→ Set tasks:
1/ Give the collection rows as a Markdown table with the columns "No." and "Line", numbering each line and leaving out blank lines. Begin at the first line of the rows and stop after the line that contains "collector number: 1217".
2/ Take the passage on external-cavity laser beam combining further, picking up right after its final sentence.

→ Passage:
====
In another aspect, embodiments of the invention feature an apparatus for producing a multi-wavelength output beam from beams emitted by an array of beam emitters. The apparatus includes, consists essentially of, or consists of a substrate. The substrate may include, consist essentially of, or consist of glass and/or one or more semiconductor materials. Portions of the substrate define (e.g., are etched and/or coated to define) a plurality of input waveguides, a dispersive element, and an output waveguide. The input waveguides receive the input beams from the array of beam emitters (e.g., one input beam per waveguide) and propagate the beams on, over, or through the substrate. At least portions of one or more of the input waveguides are mutually angled and/or curved to overlap the input beams at a point proximate the dispersive element. The dispersive element receives the overlapped beams and disperses the overlapped beams, thereby forming a dispersed beam. The output waveguide receives the dispersed beam from the dispersive element. An output facet of the output waveguide (i) includes, consists essentially of, or consists of a portion of an exterior surface of the substrate and (ii) forms a partially reflective output coupler. The partially reflective output coupler (i) transmits a first portion of the dispersed beam as a multi-wavelength output beam and (ii) reflects a second portion of the dispersed beam back toward the dispersive element and the array of beam emitters, thereby forming an external cavity that stabilizes each of the input beams at a different wavelength. The optical path between the input waveguides and the dispersive element may be free of focusing optics (e.g., lenses and/or mirrors), i.e., light may propagate directly from the input waveguides to the dispersive element without additional focusing or redirection. The input waveguides and/or the output waveguide may be passive (i.e., may be substantially free of a gain medium therein).
These and other objects, along with advantages and features of the present invention herein disclosed, will become more apparent through reference to the following description, the accompanying drawings, and the claims. Furthermore, it is to be understood that the features of the various embodiments described herein are not mutually exclusive and may exist in various combinations and permutations. As used herein, the terms “substantially” and “approximately” mean ±10%, and in some embodiments, ±5%. The term “consists essentially of” means excluding other materials that contribute to function, unless otherwise defined herein. Nonetheless, such other materials may be present, collectively or individually, in trace amounts. Herein, the terms “radiation” and “light” are utilized interchangeably unless otherwise indicated.
In the drawings, like reference characters generally refer to the same parts throughout the different views. Also, the drawings are not necessarily to scale, emphasis instead generally being placed upon illustrating the principles of the invention. In the following description, various embodiments of the present invention are described with reference to the following drawings, in which:
Aspects and embodiments relate generally to the field of scaling laser sources to high-power and high-brightness using an external cavity and, more particularly, to methods and apparatus for external-cavity beam combining using both one-dimensional or two-dimensional laser sources. In one embodiment the external cavity system includes one-dimensional or two-dimensional laser elements, an optical system, a dispersive element, and a partially reflecting element. An optical system is one or more optical elements that perform two basic functions. The first function is to overlap all the laser elements along the beam combining dimension onto a dispersive element. The second function is to ensure all the elements along the non-beam combining dimension are propagating normal to the output coupler. In various embodiments, the optical system introduces as little loss as possible. As such, these two functions will enable a single resonance cavity for all the laser elements.
====
Saved entries
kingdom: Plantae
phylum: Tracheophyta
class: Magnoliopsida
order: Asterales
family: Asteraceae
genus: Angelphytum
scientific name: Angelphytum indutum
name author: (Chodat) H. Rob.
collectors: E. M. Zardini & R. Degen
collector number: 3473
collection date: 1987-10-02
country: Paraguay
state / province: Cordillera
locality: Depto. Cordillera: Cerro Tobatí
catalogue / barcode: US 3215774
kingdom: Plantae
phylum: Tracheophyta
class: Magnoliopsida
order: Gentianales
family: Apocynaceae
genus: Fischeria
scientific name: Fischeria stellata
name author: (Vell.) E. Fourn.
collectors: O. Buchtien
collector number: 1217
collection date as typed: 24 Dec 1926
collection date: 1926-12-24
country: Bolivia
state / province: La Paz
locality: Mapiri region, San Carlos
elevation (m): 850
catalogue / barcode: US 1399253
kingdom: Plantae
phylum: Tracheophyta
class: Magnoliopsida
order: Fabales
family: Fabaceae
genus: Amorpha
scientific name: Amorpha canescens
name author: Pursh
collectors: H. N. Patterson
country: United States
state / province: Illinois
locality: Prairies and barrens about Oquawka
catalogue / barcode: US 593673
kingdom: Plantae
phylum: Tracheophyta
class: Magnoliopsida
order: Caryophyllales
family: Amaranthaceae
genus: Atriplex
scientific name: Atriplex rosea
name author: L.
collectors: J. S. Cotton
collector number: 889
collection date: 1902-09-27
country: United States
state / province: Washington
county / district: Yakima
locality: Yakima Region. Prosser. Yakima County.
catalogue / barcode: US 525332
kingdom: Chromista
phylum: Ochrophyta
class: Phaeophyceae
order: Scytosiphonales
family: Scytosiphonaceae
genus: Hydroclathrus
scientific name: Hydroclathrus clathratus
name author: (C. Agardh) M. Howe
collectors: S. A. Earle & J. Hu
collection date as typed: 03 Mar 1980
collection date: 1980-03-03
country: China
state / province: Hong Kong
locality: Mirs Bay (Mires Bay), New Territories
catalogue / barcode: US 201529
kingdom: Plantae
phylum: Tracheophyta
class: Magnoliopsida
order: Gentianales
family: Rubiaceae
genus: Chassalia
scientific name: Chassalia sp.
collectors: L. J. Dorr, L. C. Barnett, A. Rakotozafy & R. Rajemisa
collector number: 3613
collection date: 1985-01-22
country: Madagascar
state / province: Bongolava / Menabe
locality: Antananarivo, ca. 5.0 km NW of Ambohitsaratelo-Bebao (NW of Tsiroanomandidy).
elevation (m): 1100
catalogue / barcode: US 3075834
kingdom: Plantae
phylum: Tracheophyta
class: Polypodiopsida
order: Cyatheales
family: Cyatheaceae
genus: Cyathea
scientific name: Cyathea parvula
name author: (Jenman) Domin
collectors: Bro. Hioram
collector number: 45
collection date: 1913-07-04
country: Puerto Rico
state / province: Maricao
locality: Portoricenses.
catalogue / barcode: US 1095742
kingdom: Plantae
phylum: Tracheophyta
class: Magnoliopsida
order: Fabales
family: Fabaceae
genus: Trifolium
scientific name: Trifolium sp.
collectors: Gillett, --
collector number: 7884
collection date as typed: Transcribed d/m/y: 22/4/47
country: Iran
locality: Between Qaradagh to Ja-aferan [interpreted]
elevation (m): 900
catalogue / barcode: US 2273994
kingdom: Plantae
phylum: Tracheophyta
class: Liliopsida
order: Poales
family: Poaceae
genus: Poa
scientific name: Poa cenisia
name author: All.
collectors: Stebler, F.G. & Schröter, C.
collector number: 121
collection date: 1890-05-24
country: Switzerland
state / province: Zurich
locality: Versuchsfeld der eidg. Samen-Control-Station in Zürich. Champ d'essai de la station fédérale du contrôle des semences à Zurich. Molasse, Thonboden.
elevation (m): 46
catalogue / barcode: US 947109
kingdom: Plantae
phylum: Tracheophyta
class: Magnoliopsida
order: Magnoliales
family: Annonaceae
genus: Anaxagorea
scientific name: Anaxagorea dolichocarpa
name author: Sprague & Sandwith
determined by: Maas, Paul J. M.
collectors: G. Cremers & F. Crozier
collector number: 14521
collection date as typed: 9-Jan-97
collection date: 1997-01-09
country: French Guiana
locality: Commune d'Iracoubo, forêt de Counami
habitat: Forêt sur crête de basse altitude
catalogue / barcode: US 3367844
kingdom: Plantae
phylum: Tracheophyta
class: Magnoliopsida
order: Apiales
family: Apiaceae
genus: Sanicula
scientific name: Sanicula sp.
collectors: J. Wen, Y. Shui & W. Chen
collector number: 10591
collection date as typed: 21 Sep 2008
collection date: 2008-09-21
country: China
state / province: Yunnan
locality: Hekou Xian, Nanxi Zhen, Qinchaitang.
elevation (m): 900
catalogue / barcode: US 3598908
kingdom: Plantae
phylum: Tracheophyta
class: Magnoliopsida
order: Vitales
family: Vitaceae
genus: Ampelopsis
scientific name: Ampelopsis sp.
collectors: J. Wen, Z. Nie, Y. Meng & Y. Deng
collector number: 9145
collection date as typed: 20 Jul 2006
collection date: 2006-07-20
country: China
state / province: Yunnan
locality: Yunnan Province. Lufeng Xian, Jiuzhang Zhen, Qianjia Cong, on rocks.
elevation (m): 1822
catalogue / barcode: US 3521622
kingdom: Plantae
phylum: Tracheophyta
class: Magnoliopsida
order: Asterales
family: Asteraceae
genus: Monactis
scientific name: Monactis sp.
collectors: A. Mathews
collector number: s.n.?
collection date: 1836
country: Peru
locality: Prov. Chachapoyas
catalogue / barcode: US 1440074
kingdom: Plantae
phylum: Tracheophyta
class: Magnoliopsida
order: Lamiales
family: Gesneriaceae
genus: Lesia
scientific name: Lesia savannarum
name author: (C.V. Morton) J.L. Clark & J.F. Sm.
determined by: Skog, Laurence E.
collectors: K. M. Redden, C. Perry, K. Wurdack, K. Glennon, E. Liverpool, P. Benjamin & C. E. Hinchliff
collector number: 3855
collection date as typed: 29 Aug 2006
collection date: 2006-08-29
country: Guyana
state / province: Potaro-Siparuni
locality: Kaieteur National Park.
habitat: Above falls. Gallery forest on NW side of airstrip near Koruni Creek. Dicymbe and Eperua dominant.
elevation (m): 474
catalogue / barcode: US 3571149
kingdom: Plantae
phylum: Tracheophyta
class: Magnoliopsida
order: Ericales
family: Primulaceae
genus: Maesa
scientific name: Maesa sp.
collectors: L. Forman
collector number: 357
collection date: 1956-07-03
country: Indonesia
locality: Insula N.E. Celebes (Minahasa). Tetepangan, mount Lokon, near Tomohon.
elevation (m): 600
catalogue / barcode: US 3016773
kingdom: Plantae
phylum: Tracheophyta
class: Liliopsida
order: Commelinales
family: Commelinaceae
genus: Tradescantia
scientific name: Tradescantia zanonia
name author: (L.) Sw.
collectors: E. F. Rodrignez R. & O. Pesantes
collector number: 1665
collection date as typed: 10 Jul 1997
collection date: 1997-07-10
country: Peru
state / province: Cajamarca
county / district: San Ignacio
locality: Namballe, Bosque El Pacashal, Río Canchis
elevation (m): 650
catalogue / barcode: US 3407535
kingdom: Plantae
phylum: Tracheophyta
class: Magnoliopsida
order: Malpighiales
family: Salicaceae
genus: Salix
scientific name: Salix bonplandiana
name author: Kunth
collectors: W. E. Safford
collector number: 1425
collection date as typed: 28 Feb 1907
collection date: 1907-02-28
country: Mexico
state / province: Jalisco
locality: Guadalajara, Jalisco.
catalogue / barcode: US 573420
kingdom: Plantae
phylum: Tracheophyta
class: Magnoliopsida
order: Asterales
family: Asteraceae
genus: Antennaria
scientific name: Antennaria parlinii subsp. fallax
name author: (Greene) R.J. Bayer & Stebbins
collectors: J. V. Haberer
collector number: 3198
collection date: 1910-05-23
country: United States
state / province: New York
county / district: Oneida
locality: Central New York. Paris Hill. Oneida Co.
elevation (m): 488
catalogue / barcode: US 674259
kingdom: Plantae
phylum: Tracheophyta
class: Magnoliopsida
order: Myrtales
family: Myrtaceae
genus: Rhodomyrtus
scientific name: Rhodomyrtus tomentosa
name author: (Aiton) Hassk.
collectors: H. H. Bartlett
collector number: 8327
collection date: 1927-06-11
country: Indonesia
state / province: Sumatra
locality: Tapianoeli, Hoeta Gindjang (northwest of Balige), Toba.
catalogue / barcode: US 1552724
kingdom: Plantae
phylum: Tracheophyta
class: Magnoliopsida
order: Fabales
====
→ Replies:
1/
| No. | Line |
|---|---|
| 1 | kingdom: Plantae |
| 2 | phylum: Tracheophyta |
| 3 | class: Magnoliopsida |
| 4 | order: Asterales |
| 5 | family: Asteraceae |
| 6 | genus: Angelphytum |
| 7 | scientific name: Angelphytum indutum |
| 8 | name author: (Chodat) H. Rob. |
| 9 | collectors: E. M. Zardini & R. Degen |
| 10 | collector number: 3473 |
| 11 | collection date: 1987-10-02 |
| 12 | country: Paraguay |
| 13 | state / province: Cordillera |
| 14 | locality: Depto. Cordillera: Cerro Tobatí |
| 15 | catalogue / barcode: US 3215774 |
| 16 | kingdom: Plantae |
| 17 | phylum: Tracheophyta |
| 18 | class: Magnoliopsida |
| 19 | order: Gentianales |
| 20 | family: Apocynaceae |
| 21 | genus: Fischeria |
| 22 | scientific name: Fischeria stellata |
| 23 | name author: (Vell.) E. Fourn. |
| 24 | collectors: O. Buchtien |
| 25 | collector number: 1217 |

2/
In another embodiment the WBC external cavity system includes wavelength stabilized one-dimensional or two-dimensional laser elements, an optical system, and a dispersive element. One-dimensional or two-dimensional wavelength stabilized laser elements, with unique wavelength, can be accomplished using various means such as laser elements with feedback from wavelength chirped Volume Bragg grating, distributed feedback (DFB) laser elements, or distributed Bragg reflector (DBR) laser elements. Here the main function of the optical system is to overlap all the beams onto a dispersive element. When there is no output coupler mirror external to the wavelength-stabilized laser element, having parallel beams along the non-beam-combining dimension is less important. Aspects and embodiments further relate to high-power and/or high-brightness multi-wavelength external-cavity lasers that generate an overlapping or coaxial beam from very low output power to hundreds and even to megawatts of output power.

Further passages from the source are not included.